Posiblemente otro de los factores a los que debería darme especial importancia en el cuento que nos narra Javier Sánchez es sin duda el de las relaciones y lazos familiares. Ese nexo o cuerda invisible que unen a un padre y a una hija ante el peor de los acontecimientos posibles, y más aún cuando sucesos inexplicables empiezan a poner en peligro aquello por lo que uno daría la vida si fuera necesario, es decir, la supervivencia del otro. Si, debería ser crucial mostrar esa relación paternal, sobre todo cuando la niña protagonista, Celia, no solo ha pasado por uno de esos momentos determinantes que pueden marcar su camino, sino que además arrastra desde su nacimiento una extraña malformación física y lo que ello conlleva ante la llegada a un nuevo hogar, un nuevo colegio, y por supuesto, unos nuevos compañeros de clase con ganas de pasarlo estupendamente a costa de la angustia y la tristeza de los demás...
Así pues, cuando esperamos encontrar en Eugenio, su padre, el principal apoyo y brújula con la que Celia pueda guiarse en un mundo lleno de injusticias y dolor, lo que encontramos en él es una actitud poco clara, confusa que roza el sentimiento pasivo agresivo hacia su protegida.
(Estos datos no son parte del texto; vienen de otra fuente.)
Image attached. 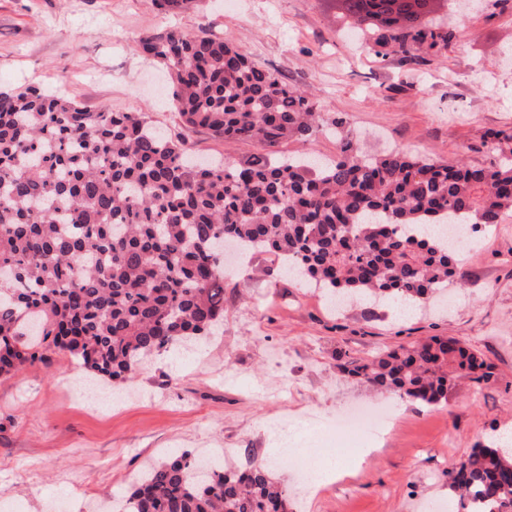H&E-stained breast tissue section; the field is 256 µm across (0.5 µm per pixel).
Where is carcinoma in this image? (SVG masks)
<instances>
[{"instance_id": "obj_1", "label": "carcinoma", "mask_w": 512, "mask_h": 512, "mask_svg": "<svg viewBox=\"0 0 512 512\" xmlns=\"http://www.w3.org/2000/svg\"><path fill=\"white\" fill-rule=\"evenodd\" d=\"M365 23L361 4L331 0ZM371 51L393 41L405 58L448 43L427 21L387 22ZM175 86L189 128L216 140L312 149L340 137L331 163L198 161L143 112L91 111L36 87L0 91V376L56 356L124 382L177 340L224 321L218 239L292 267L299 281L347 297L419 304L457 273L441 227L474 232L512 209V143L494 138L488 166L448 164L394 150L373 155L326 121L307 93L258 67L229 41L169 29L135 42ZM344 371L402 399L438 406L454 378L489 377L476 351L432 336ZM466 512H505L512 454L485 445L448 471ZM267 467L207 466L183 452L147 468L122 512H289Z\"/></svg>"}]
</instances>
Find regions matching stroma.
I'll return each instance as SVG.
<instances>
[{
    "mask_svg": "<svg viewBox=\"0 0 512 512\" xmlns=\"http://www.w3.org/2000/svg\"><path fill=\"white\" fill-rule=\"evenodd\" d=\"M478 3L451 17L447 46L408 61L366 49L330 0H197L176 14L155 0H0V91L37 86L93 111L144 112L194 156L242 161L258 145L183 127L164 69L133 49L157 31L204 30L311 93L373 151L485 165L486 141L512 134V0ZM458 259L447 305L404 317L330 308L280 260L249 254L227 265L221 331L153 354L128 384L93 380L71 359L0 377V512H112L151 462L220 448L244 468L307 419L309 447L341 476L313 492L296 455L275 461L291 512H446L452 465L512 428V336L500 332L512 325V212ZM432 336L467 342L489 377L454 379L429 408L342 369ZM357 403L388 406L396 431L378 442L346 434L339 416Z\"/></svg>",
    "mask_w": 512,
    "mask_h": 512,
    "instance_id": "stroma-1",
    "label": "stroma"
}]
</instances>
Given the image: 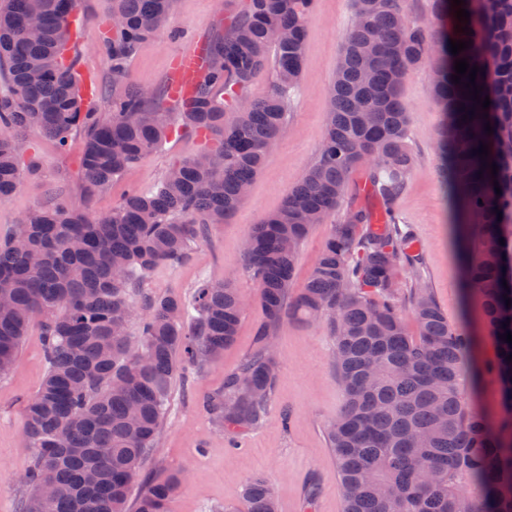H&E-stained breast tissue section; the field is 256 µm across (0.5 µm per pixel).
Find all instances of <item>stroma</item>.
I'll list each match as a JSON object with an SVG mask.
<instances>
[{"label": "stroma", "mask_w": 512, "mask_h": 512, "mask_svg": "<svg viewBox=\"0 0 512 512\" xmlns=\"http://www.w3.org/2000/svg\"><path fill=\"white\" fill-rule=\"evenodd\" d=\"M242 0H177L165 32L141 44L127 62L124 84L165 92L172 57L192 48L198 39L224 32V22L241 8ZM80 25L73 33L79 76L99 85L97 111L111 110L112 64L105 42L112 29V0H80ZM352 19L350 0H314L307 26L306 52L299 86L288 99V127L272 146L245 202L224 224H214L179 265L155 267L143 282L145 292L188 298L200 279L231 282L246 297L233 344L222 357L194 374L189 384L175 382L163 432L140 467L133 485L162 480L181 471L184 483L172 512H224L239 504L254 475L270 482L280 512H343V494L336 461L327 444V425L340 412L344 396L336 381L333 342L326 323H307L285 316L273 339L279 363L275 398L262 424L230 434L203 406L207 395L224 387L256 345L264 313L255 284L245 272L244 238L252 225L278 211L288 190L314 163L326 127L328 89ZM431 66L413 70L400 97L410 114L411 147L416 161L398 209L416 234L433 296L451 324L479 338L483 363L496 359V346L483 327L476 307H465L459 288L461 267L451 226L454 222L444 185V160L437 145L445 116L433 97ZM22 183L0 203V239L14 232L23 216L45 204L55 193L80 195V138L67 151L38 129L24 135ZM192 134L170 137L163 147L130 167L90 202L94 214L105 215L129 190L149 193L168 167L201 150ZM47 371L39 322L28 335L9 374L0 376V512H20L29 489L22 475L31 460L23 432L26 402L40 388Z\"/></svg>", "instance_id": "stroma-1"}]
</instances>
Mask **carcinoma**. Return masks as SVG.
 <instances>
[{"instance_id":"1","label":"carcinoma","mask_w":512,"mask_h":512,"mask_svg":"<svg viewBox=\"0 0 512 512\" xmlns=\"http://www.w3.org/2000/svg\"><path fill=\"white\" fill-rule=\"evenodd\" d=\"M311 2L244 0L224 35L207 42L197 92L172 114L122 80L130 55L164 31L175 0H112L120 24L108 45L112 111L102 116L90 110L76 83V56L68 53L77 0H0V76L7 84L0 93L1 203L21 184L22 133L32 127L62 149L81 136L86 203L174 129L201 137V153L220 158L209 166L195 157L172 163L154 191H129L105 216L60 196L0 241V375L13 368L36 314L43 315L48 364L26 403L33 461L23 479L32 493L21 512H128L179 369L206 368L237 336L245 300L227 282L202 280L188 300L138 296L136 289L156 266L187 261L206 227L226 223L246 199L245 188L287 128ZM353 5L317 158L281 208L246 235L245 265L265 315L256 348L204 406L226 427L261 424L275 393V327L288 314L324 321L344 394L326 429L344 512H512L504 492L512 484V345L501 339L512 332V0H465L467 24L456 18L453 0H435L436 14L450 20L437 38L429 24L407 20L401 0ZM452 40L470 47L454 55ZM462 58L479 67V98L491 101L485 111L469 94V76L452 79ZM424 64L433 66L446 117L441 150L449 194L465 220L454 225L463 289L480 302L498 348L485 368L500 385L495 419L473 400L475 338L448 323L427 285L415 234L397 210L414 165L400 88ZM268 70L275 91L252 99L250 85ZM228 110L240 113L231 126L224 125ZM482 144L484 159L477 154ZM358 170L365 171L370 205L357 203ZM339 211L310 276L291 295L300 246ZM134 321L135 349L128 334ZM182 480L176 474L146 484L135 512H171ZM44 483L55 489L48 501L37 495ZM237 512H278L264 476L249 481Z\"/></svg>"}]
</instances>
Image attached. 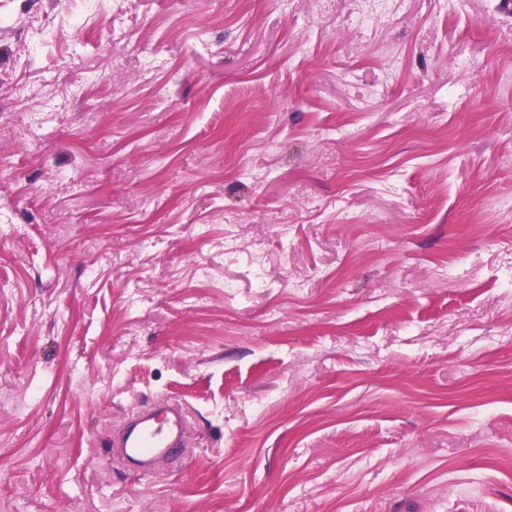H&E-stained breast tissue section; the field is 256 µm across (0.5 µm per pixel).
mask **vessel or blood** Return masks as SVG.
I'll list each match as a JSON object with an SVG mask.
<instances>
[{
	"instance_id": "vessel-or-blood-1",
	"label": "vessel or blood",
	"mask_w": 512,
	"mask_h": 512,
	"mask_svg": "<svg viewBox=\"0 0 512 512\" xmlns=\"http://www.w3.org/2000/svg\"><path fill=\"white\" fill-rule=\"evenodd\" d=\"M189 435L185 407L159 397L125 418L119 434L108 444L109 456L134 472L153 473L184 456Z\"/></svg>"
}]
</instances>
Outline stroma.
Instances as JSON below:
<instances>
[{"instance_id": "35a3bbf8", "label": "stroma", "mask_w": 512, "mask_h": 512, "mask_svg": "<svg viewBox=\"0 0 512 512\" xmlns=\"http://www.w3.org/2000/svg\"><path fill=\"white\" fill-rule=\"evenodd\" d=\"M368 9L0 0V512H512V0ZM190 423L185 407L159 397L129 414L108 444L109 457L137 473H153L181 459L188 447Z\"/></svg>"}]
</instances>
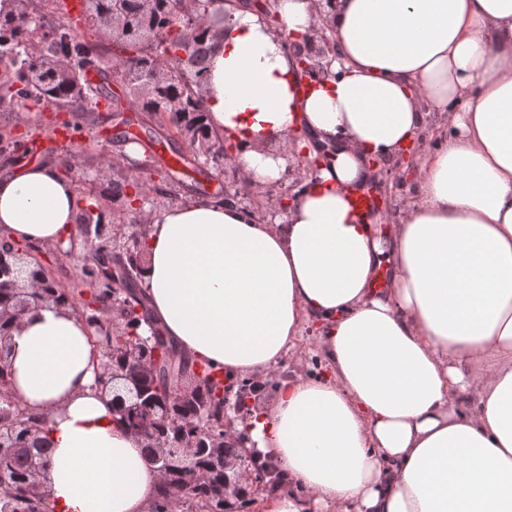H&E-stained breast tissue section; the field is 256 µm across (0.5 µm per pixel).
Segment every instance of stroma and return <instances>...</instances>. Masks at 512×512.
Returning a JSON list of instances; mask_svg holds the SVG:
<instances>
[{"instance_id":"stroma-1","label":"stroma","mask_w":512,"mask_h":512,"mask_svg":"<svg viewBox=\"0 0 512 512\" xmlns=\"http://www.w3.org/2000/svg\"><path fill=\"white\" fill-rule=\"evenodd\" d=\"M4 128L35 143L30 161L57 164L72 156L78 158L79 166L69 177L81 193L79 204L111 209L112 249L117 253L124 252L131 235L141 231L144 211L202 197L232 200L262 221L285 223L286 212L275 209L271 202L304 175L302 167L296 165L277 184L257 189L232 164L219 167L201 158L184 168L178 182L163 181L161 167L169 165L172 157L188 154V144L165 120L144 112H66L47 105L33 114L17 105L0 112V130ZM136 176L159 186L160 191L151 195L145 209L130 211L122 200L113 199L110 185L130 183ZM41 255L62 290L72 296L86 290L83 269L91 264L92 256L83 237H76L67 251L45 249ZM300 368L309 376L319 371L314 337L307 330L279 359L254 401V409H269L280 381L293 377Z\"/></svg>"}]
</instances>
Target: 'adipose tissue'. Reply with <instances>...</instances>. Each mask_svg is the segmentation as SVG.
<instances>
[{
  "mask_svg": "<svg viewBox=\"0 0 512 512\" xmlns=\"http://www.w3.org/2000/svg\"><path fill=\"white\" fill-rule=\"evenodd\" d=\"M273 7L277 29L229 6L202 122L251 185L282 179L273 146L291 136L324 163L283 224L231 201L145 215L149 316L228 381H263L315 326L321 374L231 423L283 473L260 512H512V0ZM319 28L333 51L313 78L297 47ZM411 144L415 198L383 236L353 199L378 178L372 160ZM77 207L54 165L0 175V238L68 247ZM9 345L12 390L45 422L52 512H154L159 474L95 386L87 324L48 302Z\"/></svg>",
  "mask_w": 512,
  "mask_h": 512,
  "instance_id": "obj_1",
  "label": "adipose tissue"
}]
</instances>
El lector se lleva la impresión de que el padre apenas se preocupa por su hija, y nunca más que de sí mismo, que antes de defenderla y apoyarla cuando más lo necesita prefiere escurrir el bulto con sentencias tipo "No digas tonterías", "son imaginaciones tuyas" o "¿No ves que estoy ocupado pensando en como beneficiarme a la vecina?". Una relación que no ayuda a imaginarle enfrentándose al mismísimo diablo para curar el catarro de su protegida, sino más bien conduciendo con cara de hastío gruñendo para sus adentros cosas como " Y ahora la niña se me pone mala y me toca conducir hasta la farmacia que queda a tomar por culo, ¿Por qué no usaría condón?"

¿Es esto intencionado?, ¿Sirve esta actitud para hacer del mundo de Celia un lugar más sombrío para acrecentar esa necesidad de un escape, de alguien que la entienda?. Pues ese es el problema que no queda claro, que avanzamos en la historia sumergidos en una confusión alimentada por actitudes contradictorias, donde la reacción y la acción no siempre casan como debería. Y para colmo los diálogos tampoco es que ayuden demasiado a aclarar esas actitudes poco claras. Aquí todos los personajes son parcos en palabras, le cuesta unir dos frases seguidas y prefieren que sea el narrador el que haga buena parte del trabajo por medio de suposiciones y toneladas de adjetivos.

Todo este conjunto, no de fallos (ya que yo nunca atribuiría la culpa de que algo no me guste o me resulte chocante negativamente al autor del libro, sino a mis gustos personales), sino más bien de peculiares características que no conectan conmigo hacen que un lector acostumbrado a este tipo de historias vea a EL QUINTO PUNTO CARDINAL como decíamos antes, previsible, ademas de prescindible, carente de sorpresa y dotada de un estilo tan irregular como un camino con baches e igual de inseguro, que da prioridad a la belleza de las composiciones con cucharones extras de descripciones y explicaciones que nadie precisa, en lugar de acrecentar y autentificar las emociones que pretende reflejar y para el que el uso de la figura de Celia sería imprescindible.

En definitiva, estamos ante una obra que producirá inquietud mas que miedo al lector menos acostumbrado a este tipo de historias, quien puede que disfrute de una historia que da un punto de vista más complejo del que se nos tiene acostumbrados al mito del amigo invisible. Los demás... bueno, lo que nos centramos en el trasfondo de los personajes, sus relaciones, buscando una conexión o un pequeño punto de empatía o comprensión puede que lo único que encontremos sean unos protagonistas que llegan a resultar cargantes, confusos y de una lógica un tanto reprochable.

Buenas intenciones si, pero no siempre basta con eso.